--- START ---
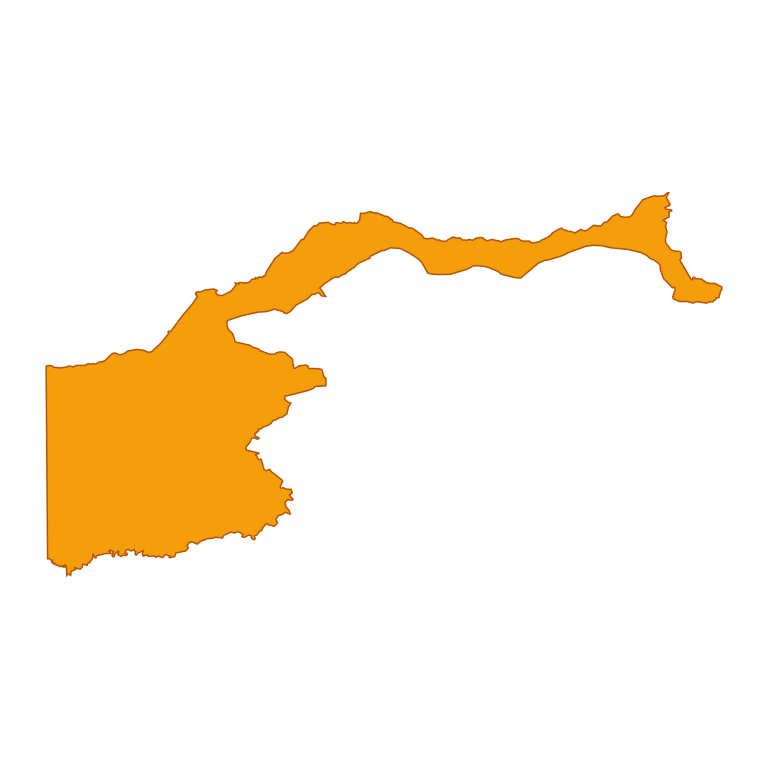 Nyasa, Ruvuma, United Republic of Tanzania (Equal Earth projection), rotated 90°
{"feature_id": "72390352B51604936414420", "entity_name": "Nyasa", "entity_type": "district", "adm_level": 2, "iso_a3": "TZA", "parent_name": "United Republic of Tanzania", "parent_adm1": "Ruvuma", "projection": "equal_earth", "projection_center": [34.941, -11.007], "detail": "fine", "context": "isolated", "style": "filled", "palette": "amber", "viewbox_px": 768, "rotation_deg": 90, "n_neighbors": 0, "source": "geoboundaries", "source_scale": "gbopen_adm2", "svg_char_len": 6129}
<svg xmlns="http://www.w3.org/2000/svg" viewBox="0 0 768 768"><g transform="rotate(90 384 384)"><path d="M197.5,101.7L192.7,99.3L192.6,100.2L195.8,104.3L196.3,109.9L195.8,113.8L199.1,123.9L200.2,125.6L209.4,132.8L214.9,135.8L216.9,138.4L217.3,143.7L216.4,147.7L214.1,149.3L214.2,151.3L216.0,155.3L222.0,161.1L222.4,163.9L226.3,167.4L225.3,174.5L230.4,181.2L230.9,183.6L229.5,187.4L232.9,192.7L231.4,197.6L231.5,199.9L230.3,201.7L229.7,205.0L228.3,205.8L228.4,207.7L232.9,215.7L235.1,217.1L238.2,221.8L240.4,227.1L241.7,228.4L242.9,235.1L242.9,236.5L241.2,238.5L241.1,245.6L238.6,250.2L238.5,252.8L239.9,262.2L241.9,267.5L240.6,269.3L240.6,271.5L239.5,275.5L240.8,281.5L237.8,285.4L237.5,287.5L238.1,291.7L240.3,295.4L239.5,298.8L240.2,301.0L239.9,305.8L237.9,308.0L238.1,311.2L237.0,315.4L241.4,322.6L241.0,327.1L240.0,328.5L240.0,331.0L238.0,335.6L239.0,340.9L238.1,343.9L234.9,346.3L228.2,355.5L227.7,359.5L223.4,367.4L222.0,374.7L219.5,376.0L219.3,377.6L218.4,377.6L216.5,380.6L216.1,383.5L213.0,390.3L212.8,394.9L211.8,396.4L212.0,399.5L213.4,403.9L213.2,407.5L219.8,408.3L223.0,410.5L223.2,413.4L222.6,413.8L223.5,415.2L222.5,418.2L223.2,420.9L221.7,424.7L223.6,427.3L222.7,429.9L222.9,432.5L224.3,432.6L224.8,434.2L223.5,438.2L222.3,439.2L223.1,448.5L225.9,451.7L225.9,454.2L230.9,459.2L239.5,464.6L239.5,466.5L250.3,474.7L252.9,479.5L253.3,483.4L252.3,485.8L258.6,493.2L270.9,501.1L275.8,503.1L276.4,505.2L277.4,505.6L277.1,509.4L278.3,511.1L277.7,512.7L279.2,512.9L279.1,516.0L281.6,517.9L282.7,520.0L283.0,522.7L282.4,528.4L282.8,529.2L283.9,529.1L283.0,532.8L285.0,531.9L291.4,537.2L295.5,545.6L295.4,548.6L294.3,551.3L292.1,552.3L290.5,550.7L289.0,554.2L290.0,563.1L292.1,567.9L291.8,570.4L292.8,572.4L294.5,572.2L296.3,570.5L303.7,575.4L314.4,584.6L331.1,597.1L331.3,599.7L332.5,599.9L333.3,599.1L343.2,607.2L351.9,616.6L352.3,619.9L350.4,623.9L349.4,631.3L351.1,640.4L353.9,644.3L354.6,647.1L354.7,649.1L353.2,652.2L353.1,654.4L354.3,656.7L360.4,662.8L361.6,665.3L361.9,668.4L364.1,672.6L363.7,675.0L364.2,677.7L363.6,679.7L365.4,683.3L365.4,691.9L366.8,694.3L366.0,699.4L367.2,701.9L367.9,707.6L367.5,713.3L365.8,716.5L365.5,719.5L366.2,721.9L558.8,720.4L558.7,718.5L560.2,716.9L560.3,715.6L562.0,716.3L561.9,715.5L563.3,715.0L563.1,713.6L564.1,713.8L564.0,712.4L565.0,711.9L565.1,710.4L566.7,708.3L565.7,706.7L566.9,705.6L567.0,703.8L565.7,704.5L565.1,702.4L566.7,702.5L566.5,701.6L575.4,701.2L573.9,700.0L575.3,697.4L571.2,696.7L569.4,692.3L567.7,693.3L569.1,687.7L567.4,686.0L564.2,685.2L565.2,680.7L563.5,680.7L562.8,678.6L558.9,675.8L556.5,674.9L554.9,675.4L554.5,674.6L557.6,673.2L558.0,672.2L555.8,671.4L555.4,670.5L553.5,662.1L553.5,657.2L552.1,657.5L551.2,659.1L550.1,657.9L551.5,654.5L553.3,655.6L554.3,654.7L555.6,656.2L556.7,655.0L556.6,653.7L554.1,653.3L551.1,649.9L551.8,649.1L554.4,650.4L556.5,646.9L555.1,645.2L555.4,641.6L554.5,640.7L553.3,640.9L552.9,643.6L552.6,642.8L549.9,641.9L549.5,639.6L551.0,636.9L549.5,633.7L551.1,633.3L551.7,632.1L553.8,633.0L555.1,631.9L552.9,629.6L550.7,624.6L554.0,625.6L556.1,624.9L554.8,621.2L556.3,619.9L555.9,614.1L557.2,612.1L556.2,609.6L557.6,605.3L554.5,602.7L555.9,598.3L557.3,598.9L557.7,598.2L556.6,593.4L552.9,592.0L550.9,582.2L547.9,579.6L545.5,580.9L542.7,578.9L541.8,575.8L544.1,570.8L541.3,567.4L538.7,560.4L538.2,555.1L537.2,552.5L538.0,545.5L535.3,544.2L532.1,537.0L533.0,533.3L531.7,531.0L532.2,528.6L534.5,525.0L536.7,526.1L537.3,523.6L535.3,519.7L535.2,518.2L535.7,516.7L537.2,516.9L539.3,515.1L539.7,513.5L538.7,512.9L536.0,513.6L534.7,510.9L530.9,508.0L530.8,506.6L527.4,504.9L524.2,502.1L523.9,500.5L525.3,498.7L525.4,496.3L526.5,494.0L522.9,490.4L519.4,492.2L515.4,489.4L514.4,485.5L512.3,482.8L514.1,477.8L510.3,478.9L507.0,481.9L502.4,483.0L499.6,480.1L500.4,476.2L499.3,474.9L495.0,478.7L493.0,475.8L489.4,476.8L489.1,481.7L487.8,484.5L488.2,487.2L486.6,487.9L481.8,485.3L480.2,485.8L471.8,496.6L469.4,498.3L470.5,501.7L470.0,503.8L459.4,506.8L459.1,507.4L459.8,508.3L459.1,510.0L455.4,511.5L454.9,512.6L453.9,511.8L453.8,509.2L453.1,509.1L450.1,521.6L447.2,522.2L442.7,518.3L438.1,516.3L437.8,513.3L439.2,510.8L438.6,509.2L437.9,508.9L436.4,512.2L434.5,513.3L433.4,513.1L432.6,511.0L431.3,510.8L430.9,509.2L429.1,509.5L428.6,506.6L426.6,504.3L426.0,501.6L423.5,497.0L420.6,495.1L420.0,492.7L417.4,487.9L417.4,486.1L413.8,481.1L406.8,479.5L403.1,477.1L402.1,480.0L399.5,483.2L396.4,483.2L390.3,459.3L388.4,454.7L386.5,452.8L385.8,442.1L378.1,442.1L376.9,444.0L369.4,446.1L368.6,450.9L368.5,459.1L365.9,460.1L365.1,461.8L365.8,469.0L368.3,472.8L368.1,474.3L358.9,475.6L352.2,483.8L352.0,488.4L352.6,491.1L354.2,493.5L354.2,498.4L350.6,507.9L348.9,509.6L347.5,514.5L345.2,518.4L342.0,532.7L333.9,535.1L330.2,539.0L326.6,540.8L321.6,541.2L320.0,539.3L315.6,525.7L312.1,509.9L311.6,501.5L309.2,493.6L311.4,485.4L312.8,484.1L313.6,481.2L311.3,477.5L305.0,471.8L298.8,460.4L294.4,455.9L294.3,453.1L292.9,451.0L292.7,449.4L295.8,446.5L296.5,442.3L287.8,448.1L283.9,443.8L277.4,434.0L277.2,429.2L274.9,426.1L273.6,422.1L271.6,420.5L267.6,414.1L263.4,409.9L258.1,398.1L256.3,397.9L250.7,386.6L250.4,383.5L247.8,377.8L248.4,367.9L253.5,357.9L258.7,350.0L262.6,346.1L273.0,340.3L273.9,337.3L274.6,330.1L274.3,317.8L269.3,301.1L265.9,294.7L265.7,289.7L266.9,281.2L268.7,276.4L271.5,270.0L274.2,266.7L277.8,252.1L277.9,247.1L263.3,229.9L260.4,223.3L259.4,217.7L255.6,205.5L252.0,198.0L246.3,182.3L245.3,175.2L245.7,166.1L247.8,157.0L249.4,140.2L252.5,127.2L255.5,121.2L258.5,117.8L259.8,114.4L263.4,109.4L265.6,107.9L270.2,107.5L278.5,104.5L287.8,95.5L287.3,93.3L289.8,92.9L296.9,95.3L298.8,94.6L301.5,88.6L301.5,81.2L303.1,74.8L301.7,71.6L303.1,61.6L301.7,57.5L301.9,55.0L301.1,54.8L299.6,52.3L297.7,51.9L297.8,49.2L291.0,47.4L289.1,46.1L286.9,46.2L283.3,53.5L283.5,57.4L282.8,61.2L279.1,66.5L278.6,72.9L277.3,73.3L277.5,75.0L279.4,75.5L279.9,76.6L260.0,88.2L258.4,86.6L252.4,87.1L251.5,88.3L251.1,93.3L250.0,96.7L243.2,102.1L240.0,102.7L231.9,101.0L225.9,102.5L222.6,101.3L220.2,104.8L216.8,98.8L212.0,99.0L210.7,96.3L209.8,96.9L209.2,102.1L207.5,103.1L205.7,98.6L204.6,97.8L197.5,101.7Z" fill="#f59e0b" stroke="#b45309" stroke-width="1.5"/></g></svg>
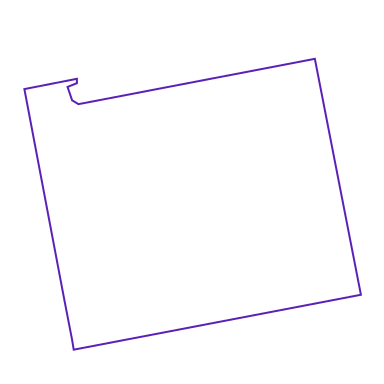 outline of Cottle, Texas, United States of America, rotated 259°
{"feature_id": "52423323B25180232244393", "entity_name": "Cottle", "entity_type": "district", "adm_level": 2, "iso_a3": "USA", "parent_name": "United States of America", "parent_adm1": "Texas", "projection": "robinson", "projection_center": [-100.209, 34.075], "detail": "fine", "context": "isolated", "style": "outline", "palette": "violet", "viewbox_px": 384, "rotation_deg": 259, "n_neighbors": 0, "source": "geoboundaries", "source_scale": "gbopen_adm2", "svg_char_len": 298}
<svg xmlns="http://www.w3.org/2000/svg" viewBox="0 0 384 384"><g transform="rotate(259 192 192)"><path d="M110.7,46.1L69.6,46.1L59.8,45.8L58.9,338.2L299.3,338.0L299.9,97.3L304.9,91.8L318.9,89.9L320.8,99.8L325.1,100.6L325.0,47.1L110.7,46.1Z" fill="none" stroke="#5b21b6" stroke-width="2"/></g></svg>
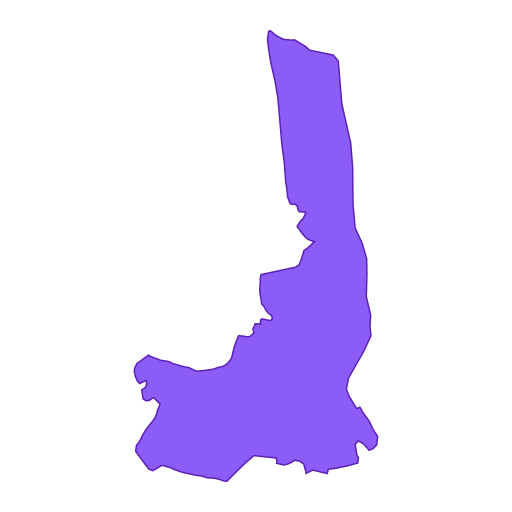 outline of Biyalu, Kafr ash Shaykh, Egypt
{"feature_id": "37247803B81724678096325", "entity_name": "Biyalu", "entity_type": "district", "adm_level": 2, "iso_a3": "EGY", "parent_name": "Egypt", "parent_adm1": "Kafr ash Shaykh", "projection": "albers", "projection_center": [31.181, 31.319], "detail": "fine", "context": "isolated", "style": "filled", "palette": "violet", "viewbox_px": 512, "rotation_deg": 0, "n_neighbors": 0, "source": "geoboundaries", "source_scale": "gbopen_adm2", "svg_char_len": 3666}
<svg xmlns="http://www.w3.org/2000/svg" viewBox="0 0 512 512"><path d="M148.6,355.1L144.3,358.1L140.8,360.8L137.0,363.4L135.9,365.7L134.7,368.0L134.3,371.8L135.7,377.2L136.5,378.8L137.2,380.7L138.0,381.9L139.5,383.4L140.2,383.4L142.9,381.9L144.4,381.2L146.3,380.8L146.6,384.3L145.5,387.3L141.7,390.0L143.1,398.8L146.1,400.8L149.1,400.4L150.3,399.7L151.8,398.6L153.7,397.8L160.1,404.1L157.4,410.6L157.0,412.8L155.4,417.0L152.7,421.2L150.0,424.3L148.5,426.2L146.3,429.2L145.0,431.1L142.3,435.7L140.4,439.9L138.4,442.9L136.5,445.2L135.7,451.3L136.3,452.3L137.0,453.2L139.7,456.9L148.7,469.0L149.0,469.1L150.3,469.7L152.8,470.7L154.0,470.0L161.3,465.7L162.0,465.4L163.6,465.8L170.0,467.5L170.4,467.6L174.3,469.5L182.6,472.4L183.6,472.6L194.6,475.0L196.3,475.3L201.4,476.0L202.6,476.3L203.4,476.6L207.6,477.9L208.2,477.9L210.1,477.9L215.4,478.4L216.2,478.6L218.2,479.1L219.5,479.5L222.3,480.4L224.0,481.0L226.9,481.3L228.0,480.1L235.1,472.9L242.5,465.7L245.5,462.8L250.8,458.3L253.9,455.6L276.2,458.0L277.0,461.4L276.7,462.9L276.6,463.3L277.3,463.4L281.4,464.5L282.7,464.7L283.1,464.7L284.2,464.9L287.9,464.0L288.8,463.7L290.5,462.8L291.1,462.5L294.3,460.6L294.7,460.3L299.3,461.1L299.7,461.3L302.9,463.4L303.9,464.0L304.9,468.5L306.1,471.6L306.0,473.4L312.7,470.1L316.2,470.9L327.1,473.6L328.4,469.2L336.0,468.3L337.0,468.1L344.9,466.4L347.3,465.9L357.8,463.0L358.4,457.8L357.0,455.0L356.8,454.4L356.1,450.2L355.2,444.3L356.8,442.6L358.1,440.8L358.5,441.0L363.6,443.9L368.8,449.9L369.1,450.3L372.8,448.8L373.2,448.6L376.2,445.5L376.6,445.2L377.0,442.1L377.7,436.4L376.1,434.0L373.9,430.8L373.0,429.3L369.6,421.8L365.9,416.5L363.1,412.9L360.0,407.2L356.7,408.5L349.7,397.3L349.4,396.8L346.4,389.4L348.4,378.3L352.8,370.5L355.2,366.2L359.8,358.2L362.4,353.7L365.0,348.6L370.9,335.9L370.2,328.0L370.0,326.5L370.3,320.7L370.6,315.0L369.2,308.9L366.3,296.7L366.9,275.5L366.9,272.8L366.7,260.6L366.7,259.1L362.2,243.3L355.1,227.8L353.3,207.5L353.0,204.2L352.8,185.6L352.7,169.3L352.7,168.0L350.7,142.9L347.2,127.7L342.0,104.6L341.8,104.0L339.6,77.3L338.9,68.8L338.3,61.2L333.4,55.1L312.5,50.8L310.4,50.4L309.0,49.6L307.9,48.7L306.0,46.9L305.6,46.5L299.3,42.7L298.7,42.4L295.8,40.5L294.3,39.8L292.4,40.1L290.5,40.1L288.2,39.7L285.2,39.6L283.3,39.2L278.4,36.8L274.6,34.5L271.6,31.7L270.1,30.7L268.6,31.3L268.2,34.8L267.4,39.0L269.1,52.4L270.9,63.2L274.9,80.5L277.7,96.7L278.6,106.6L278.8,108.2L281.8,143.6L284.3,162.8L285.3,175.5L285.6,180.9L286.6,187.5L287.7,197.5L288.8,199.8L289.5,202.5L290.6,204.0L292.9,204.4L294.8,204.1L297.1,205.7L298.1,209.9L299.3,211.8L301.5,211.9L304.2,211.9L305.3,212.3L305.3,214.2L304.1,216.5L303.0,218.8L301.1,220.3L298.8,223.7L297.2,226.0L297.6,227.5L299.1,229.1L302.1,233.4L305.1,236.9L307.7,239.2L312.6,241.2L314.5,241.6L307.2,248.4L305.3,249.5L303.8,250.7L303.4,252.6L301.0,260.2L299.3,264.3L299.1,264.8L295.7,267.1L278.1,270.9L261.1,274.6L260.8,275.6L260.3,278.1L260.3,279.2L260.3,281.5L259.8,290.0L260.1,294.2L261.6,302.3L261.5,303.8L263.4,305.7L264.9,308.1L266.0,310.4L267.9,312.7L271.6,315.8L272.1,317.5L272.4,318.5L270.8,320.4L270.5,320.4L268.9,320.4L267.4,320.0L262.1,318.8L260.6,319.9L260.6,321.1L260.2,322.2L260.6,324.1L255.3,323.7L252.9,329.0L254.0,332.9L250.2,336.3L246.8,337.0L244.2,336.2L238.5,335.7L236.5,340.7L235.0,344.9L233.8,348.7L232.6,353.7L232.3,354.9L231.8,357.5L230.3,359.9L229.9,360.5L228.0,362.8L225.3,365.1L222.2,366.6L218.4,367.3L214.3,368.8L211.6,369.5L204.0,370.5L196.8,371.2L194.5,370.3L193.8,370.0L188.9,367.6L187.4,367.2L185.9,367.2L182.8,366.4L177.2,364.8L175.7,364.4L173.0,363.6L168.9,361.6L166.6,361.2L160.9,360.3L151.1,356.7L148.8,355.5L148.6,355.1Z" fill="#8b5cf6" stroke="#5b21b6" stroke-width="1.5"/></svg>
--- END ---
*TO BE DONE*: Extract every line of the records that contains the word "filled".

*TASK OUTPUT*:
{"feature_id": "72390352B51604936414420", "entity_name": "Nyasa", "entity_type": "district", "adm_level": 2, "iso_a3": "TZA", "parent_name": "United Republic of Tanzania", "parent_adm1": "Ruvuma", "projection": "equal_earth", "projection_center": [34.941, -11.007], "detail": "fine", "context": "isolated", "style": "filled", "palette": "amber", "viewbox_px": 768, "rotation_deg": 90, "n_neighbors": 0, "source": "geoboundaries", "source_scale": "gbopen_adm2", "svg_char_len": 6129}
{"feature_id": "37247803B81724678096325", "entity_name": "Biyalu", "entity_type": "district", "adm_level": 2, "iso_a3": "EGY", "parent_name": "Egypt", "parent_adm1": "Kafr ash Shaykh", "projection": "albers", "projection_center": [31.181, 31.319], "detail": "fine", "context": "isolated", "style": "filled", "palette": "violet", "viewbox_px": 512, "rotation_deg": 0, "n_neighbors": 0, "source": "geoboundaries", "source_scale": "gbopen_adm2", "svg_char_len": 3666}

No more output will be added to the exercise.